##### Material for this task #####

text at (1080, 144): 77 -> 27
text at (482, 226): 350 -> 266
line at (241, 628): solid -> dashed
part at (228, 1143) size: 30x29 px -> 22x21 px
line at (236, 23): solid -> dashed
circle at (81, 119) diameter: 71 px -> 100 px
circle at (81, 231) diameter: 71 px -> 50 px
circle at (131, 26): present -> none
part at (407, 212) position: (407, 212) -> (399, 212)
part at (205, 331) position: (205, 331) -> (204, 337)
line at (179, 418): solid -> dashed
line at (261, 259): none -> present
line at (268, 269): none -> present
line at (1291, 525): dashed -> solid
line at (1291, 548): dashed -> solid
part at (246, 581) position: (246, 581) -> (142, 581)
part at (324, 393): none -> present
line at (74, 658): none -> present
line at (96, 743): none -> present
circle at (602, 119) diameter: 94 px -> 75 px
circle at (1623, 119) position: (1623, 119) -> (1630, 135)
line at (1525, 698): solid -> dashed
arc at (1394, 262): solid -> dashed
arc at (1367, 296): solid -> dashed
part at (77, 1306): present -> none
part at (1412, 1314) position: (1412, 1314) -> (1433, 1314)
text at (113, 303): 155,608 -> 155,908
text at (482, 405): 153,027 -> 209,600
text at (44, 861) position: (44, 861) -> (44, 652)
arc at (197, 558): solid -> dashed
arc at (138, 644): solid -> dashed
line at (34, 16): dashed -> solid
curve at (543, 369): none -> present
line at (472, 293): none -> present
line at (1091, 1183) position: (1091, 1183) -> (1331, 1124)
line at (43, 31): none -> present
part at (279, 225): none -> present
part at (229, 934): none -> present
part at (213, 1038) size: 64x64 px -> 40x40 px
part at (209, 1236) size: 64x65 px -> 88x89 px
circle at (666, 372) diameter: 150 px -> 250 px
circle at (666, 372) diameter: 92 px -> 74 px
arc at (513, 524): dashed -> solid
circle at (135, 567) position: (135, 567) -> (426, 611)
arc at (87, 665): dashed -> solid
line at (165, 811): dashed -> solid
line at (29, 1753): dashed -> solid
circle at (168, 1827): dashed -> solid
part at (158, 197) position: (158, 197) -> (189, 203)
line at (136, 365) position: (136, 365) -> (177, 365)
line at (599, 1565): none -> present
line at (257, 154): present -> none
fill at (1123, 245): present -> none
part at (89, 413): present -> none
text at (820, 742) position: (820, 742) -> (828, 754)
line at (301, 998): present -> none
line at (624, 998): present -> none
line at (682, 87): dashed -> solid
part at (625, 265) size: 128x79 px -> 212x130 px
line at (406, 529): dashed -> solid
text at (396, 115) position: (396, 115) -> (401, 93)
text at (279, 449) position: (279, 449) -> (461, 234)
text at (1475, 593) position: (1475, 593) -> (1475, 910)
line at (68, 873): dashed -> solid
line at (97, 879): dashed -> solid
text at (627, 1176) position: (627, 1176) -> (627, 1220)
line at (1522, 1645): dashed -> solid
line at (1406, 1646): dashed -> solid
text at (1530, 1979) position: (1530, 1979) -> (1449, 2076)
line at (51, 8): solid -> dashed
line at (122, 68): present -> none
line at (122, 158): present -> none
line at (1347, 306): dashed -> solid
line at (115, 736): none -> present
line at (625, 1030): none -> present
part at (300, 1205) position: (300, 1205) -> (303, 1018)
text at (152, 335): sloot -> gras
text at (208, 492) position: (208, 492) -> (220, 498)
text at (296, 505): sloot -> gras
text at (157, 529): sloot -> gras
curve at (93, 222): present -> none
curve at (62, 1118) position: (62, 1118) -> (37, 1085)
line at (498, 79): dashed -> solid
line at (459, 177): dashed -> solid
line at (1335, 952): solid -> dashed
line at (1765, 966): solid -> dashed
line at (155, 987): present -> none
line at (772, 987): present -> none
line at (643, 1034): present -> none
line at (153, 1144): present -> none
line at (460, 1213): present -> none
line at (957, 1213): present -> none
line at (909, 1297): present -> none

#####

Brief:
Lay out every line of the listing above as a Markdown table with two columns, Row and Difference, and number the rows in order. Leave out any blank lines.

Written solution:
| Row | Difference |
|---|---|
| 1 | text at (1080, 144): 77 -> 27 |
| 2 | text at (482, 226): 350 -> 266 |
| 3 | line at (241, 628): solid -> dashed |
| 4 | part at (228, 1143) size: 30x29 px -> 22x21 px |
| 5 | line at (236, 23): solid -> dashed |
| 6 | circle at (81, 119) diameter: 71 px -> 100 px |
| 7 | circle at (81, 231) diameter: 71 px -> 50 px |
| 8 | circle at (131, 26): present -> none |
| 9 | part at (407, 212) position: (407, 212) -> (399, 212) |
| 10 | part at (205, 331) position: (205, 331) -> (204, 337) |
| 11 | line at (179, 418): solid -> dashed |
| 12 | line at (261, 259): none -> present |
| 13 | line at (268, 269): none -> present |
| 14 | line at (1291, 525): dashed -> solid |
| 15 | line at (1291, 548): dashed -> solid |
| 16 | part at (246, 581) position: (246, 581) -> (142, 581) |
| 17 | part at (324, 393): none -> present |
| 18 | line at (74, 658): none -> present |
| 19 | line at (96, 743): none -> present |
| 20 | circle at (602, 119) diameter: 94 px -> 75 px |
| 21 | circle at (1623, 119) position: (1623, 119) -> (1630, 135) |
| 22 | line at (1525, 698): solid -> dashed |
| 23 | arc at (1394, 262): solid -> dashed |
| 24 | arc at (1367, 296): solid -> dashed |
| 25 | part at (77, 1306): present -> none |
| 26 | part at (1412, 1314) position: (1412, 1314) -> (1433, 1314) |
| 27 | text at (113, 303): 155,608 -> 155,908 |
| 28 | text at (482, 405): 153,027 -> 209,600 |
| 29 | text at (44, 861) position: (44, 861) -> (44, 652) |
| 30 | arc at (197, 558): solid -> dashed |
| 31 | arc at (138, 644): solid -> dashed |
| 32 | line at (34, 16): dashed -> solid |
| 33 | curve at (543, 369): none -> present |
| 34 | line at (472, 293): none -> present |
| 35 | line at (1091, 1183) position: (1091, 1183) -> (1331, 1124) |
| 36 | line at (43, 31): none -> present |
| 37 | part at (279, 225): none -> present |
| 38 | part at (229, 934): none -> present |
| 39 | part at (213, 1038) size: 64x64 px -> 40x40 px |
| 40 | part at (209, 1236) size: 64x65 px -> 88x89 px |
| 41 | circle at (666, 372) diameter: 150 px -> 250 px |
| 42 | circle at (666, 372) diameter: 92 px -> 74 px |
| 43 | arc at (513, 524): dashed -> solid |
| 44 | circle at (135, 567) position: (135, 567) -> (426, 611) |
| 45 | arc at (87, 665): dashed -> solid |
| 46 | line at (165, 811): dashed -> solid |
| 47 | line at (29, 1753): dashed -> solid |
| 48 | circle at (168, 1827): dashed -> solid |
| 49 | part at (158, 197) position: (158, 197) -> (189, 203) |
| 50 | line at (136, 365) position: (136, 365) -> (177, 365) |
| 51 | line at (599, 1565): none -> present |
| 52 | line at (257, 154): present -> none |
| 53 | fill at (1123, 245): present -> none |
| 54 | part at (89, 413): present -> none |
| 55 | text at (820, 742) position: (820, 742) -> (828, 754) |
| 56 | line at (301, 998): present -> none |
| 57 | line at (624, 998): present -> none |
| 58 | line at (682, 87): dashed -> solid |
| 59 | part at (625, 265) size: 128x79 px -> 212x130 px |
| 60 | line at (406, 529): dashed -> solid |
| 61 | text at (396, 115) position: (396, 115) -> (401, 93) |
| 62 | text at (279, 449) position: (279, 449) -> (461, 234) |
| 63 | text at (1475, 593) position: (1475, 593) -> (1475, 910) |
| 64 | line at (68, 873): dashed -> solid |
| 65 | line at (97, 879): dashed -> solid |
| 66 | text at (627, 1176) position: (627, 1176) -> (627, 1220) |
| 67 | line at (1522, 1645): dashed -> solid |
| 68 | line at (1406, 1646): dashed -> solid |
| 69 | text at (1530, 1979) position: (1530, 1979) -> (1449, 2076) |
| 70 | line at (51, 8): solid -> dashed |
| 71 | line at (122, 68): present -> none |
| 72 | line at (122, 158): present -> none |
| 73 | line at (1347, 306): dashed -> solid |
| 74 | line at (115, 736): none -> present |
| 75 | line at (625, 1030): none -> present |
| 76 | part at (300, 1205) position: (300, 1205) -> (303, 1018) |
| 77 | text at (152, 335): sloot -> gras |
| 78 | text at (208, 492) position: (208, 492) -> (220, 498) |
| 79 | text at (296, 505): sloot -> gras |
| 80 | text at (157, 529): sloot -> gras |
| 81 | curve at (93, 222): present -> none |
| 82 | curve at (62, 1118) position: (62, 1118) -> (37, 1085) |
| 83 | line at (498, 79): dashed -> solid |
| 84 | line at (459, 177): dashed -> solid |
| 85 | line at (1335, 952): solid -> dashed |
| 86 | line at (1765, 966): solid -> dashed |
| 87 | line at (155, 987): present -> none |
| 88 | line at (772, 987): present -> none |
| 89 | line at (643, 1034): present -> none |
| 90 | line at (153, 1144): present -> none |
| 91 | line at (460, 1213): present -> none |
| 92 | line at (957, 1213): present -> none |
| 93 | line at (909, 1297): present -> none |